* U.S. mortgage requests reach highest level since July
* Share of refinancing activity hits biggest in 11 months
* Home borrowing costs fall with lower U.S. bond yields (New throughout, adds details, comment)
NEW YORK, Jan 9 (Reuters) - Applications for home mortgages jumped by the most in more than three years after the interest rate on the benchmark 30-year fixed rate home loan dropped to its lowest since April, the Mortgage Bankers Association said on Wednesday.
The Washington-based group’s seasonally adjusted index on mortgage applications increased 23.5 percent to 362.7 in the week ended Jan. 4. It was the largest weekly increase since October 2015 and the index’s highest level since July.

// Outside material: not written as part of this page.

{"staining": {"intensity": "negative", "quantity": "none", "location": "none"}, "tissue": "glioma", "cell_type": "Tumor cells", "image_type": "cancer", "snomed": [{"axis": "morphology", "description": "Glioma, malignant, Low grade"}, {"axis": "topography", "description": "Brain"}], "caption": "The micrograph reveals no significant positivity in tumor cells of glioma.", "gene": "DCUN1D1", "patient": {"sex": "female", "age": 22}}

“Mortgage rates fell across the board last week and applications rebounded sharply, after what was a slower than usual holiday period,” Joel Kan, MBA’s associate vice president of economic and industry forecasting, said in a statement.

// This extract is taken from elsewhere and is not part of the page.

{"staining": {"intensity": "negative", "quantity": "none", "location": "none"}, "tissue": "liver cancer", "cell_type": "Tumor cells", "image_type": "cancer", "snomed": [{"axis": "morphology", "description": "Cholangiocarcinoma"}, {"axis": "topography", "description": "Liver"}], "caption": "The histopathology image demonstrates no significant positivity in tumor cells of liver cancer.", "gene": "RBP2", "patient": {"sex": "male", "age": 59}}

The increase was led by the largest surge in mortgage refinancing applications in four years and comes as the interest rate on 30-year fixed rate mortgages fell to 4.74 percent last week from 4.84 percent the week before. That is the lowest that key borrowing rate has been since late April.
The share of refinancing of total applications grew to 45.8 percent, its largest since February 2018, compared with 42.7 percent the week before.
Applications for mortgages to purchase a home jumped 16.53 percent from a week earlier.
“Purchase applications had their strongest week in a month, finishing over 4 percent higher than a year ago, as both conventional and government purchase activity bounced back with solid gains after a sluggish holiday season,” Kan said.
Thirty-year mortgage rates on loan balances of $484,350 or less topped out at 5.17 percent in November as the U.S. Federal Reserve signaled its intent to press ahead with its three-year-old campaign of interest rate increases.
But Fed officials recently signaled they would likely slow their pace of rate hikes after signs of tightening financial conditions including the biggest December swoon for U.S. stocks since the Great Depression.
U.S. Treasury bond yields have fallen since then, and mortgage rates, most sensitive to the 10-year U.S. Treasury yield, have followed suit. The 10-year yield was last trading just below 2.75 percent, roughly half a percentage point below its early-November high.